Go with the 177s ...


----------



## deadheadskier (Mar 31, 2011)

wa-loaf said:


> Go with the 177s ...



This surprises me from you considering you went with a 185 for the Enduros and you are considerably smaller than the OP.


----------



## wa-loaf (Mar 31, 2011)

deadheadskier said:


> This surprises me from you considering you went with a 185 for the Enduros and you are considerably smaller than the OP.

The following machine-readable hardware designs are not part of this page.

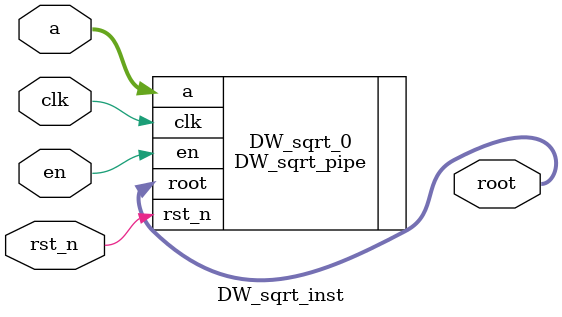
<source format=v>
`include "/usr/local/synopsys/DFT_Compiler/K-2015.06-SP5-5/dw/sim_ver/DW_sqrt_pipe.v"


module DW_sqrt_inst (clk, rst_n, en, a, root);

  parameter width    = 8;

  input clk, rst_n, en;
  input  [width-1 : 0] a;
  output [((width+1)/2)-1 : 0] root;

  // Please add +incdir+$SYNOPSYS/dw/sim_ver+ to your verilog simulator
  // command line (for simulation).

  // instance of DW_sqrt_pipe
  DW_sqrt_pipe #(.width(width)) DW_sqrt_0 (.clk(clk) , .rst_n(rst_n) , .en(en) , .a(a) , .root(root));

endmodule

</source>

http://forums.alpinezone.com/showthread.php?t=93193

lol


----------



## cjinc (May 28, 2013)

*Nordica soul rider's and length?*



buellski said:


> Since my OP, I’ve had a chance to demo quite a bit of next year’s gear, and I've decided to replace my 2004-vintage Volkl 724 EXPs.  I use these skis primarily for “soft” conditions, so my demos have been focused on all-mountain and big mountain type skis.  In addition to the skis I originally demoed, I tried the Blizzard Bushwhacker, Rossignol Experience 88, Dynastar 6th Sense Distorter, Volkl RTM 84, and the Nordica Hell-and-Back.  After all of these, I keep coming back to the Nordica Soul Rider...even though the graphics leave A LOT to be desired:
> 
> 
> 
> ...



Hi!

I saw your post about the Soul Riders and that how much you liked them.

You were undecided about what size to go with. What did you Choose?

I'm 52, 6", and about 185lb's. I like to ski the tree's at Killington on the weekend's and want something fun in the tree's.  How did the ski's work out?

Thanks for your help!

CJ


----------